Trucks and jeeps, packed with American airmen, also arrived very quickly and began the grim task of recovering the bodies once the fires had been extinguished and the danger of exploding ammunition from the two main crash sites was over.

Someone mentioned that a tail section from one of the B-24s had landed in an adjacent field so we hurried over.
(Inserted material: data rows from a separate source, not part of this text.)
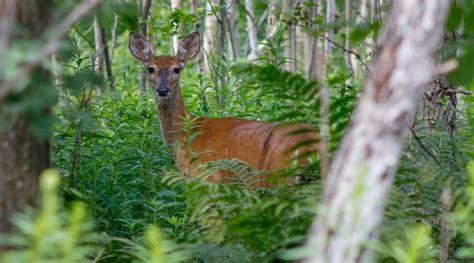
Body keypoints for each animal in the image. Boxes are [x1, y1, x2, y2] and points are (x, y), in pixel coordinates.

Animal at [128, 32, 324, 187]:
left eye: (176, 69)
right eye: (150, 69)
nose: (162, 90)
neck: (184, 134)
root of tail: (310, 144)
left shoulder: (207, 178)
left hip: (278, 177)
It was relatively undamaged, only the jagged edges of the severed fuselage, the remainder of the tail section, including the rear gun turret, was remarkably undamaged, indicating that it must have fallen to earth with a certain amount of flotation.

It remained dull and overcast all day and I recall an American P-47 Thunderbolt fighter flying over the area in low and slow circles as if in tribute, but probably taking photographs for record purposes.

Bomb craters in the surrounding meadows quickly filled with water, and assorted debris from both bombers was scattered in the woods and fields. About 250 yards from the crash site of one Liberator was one of the engines, complete with twisted propeller blades, embedded in a small ditch. Several other holes in the grassy meadows indicated where some of the bombs had gone straight in without exploding.

During the following two or three weeks the American Air Force salvage and bomb disposal personnel cleared away all the main wreckage from the two sites and combed the surrounding woods, fields and streams, but I'm reasonably sure that some relics remain there to this day.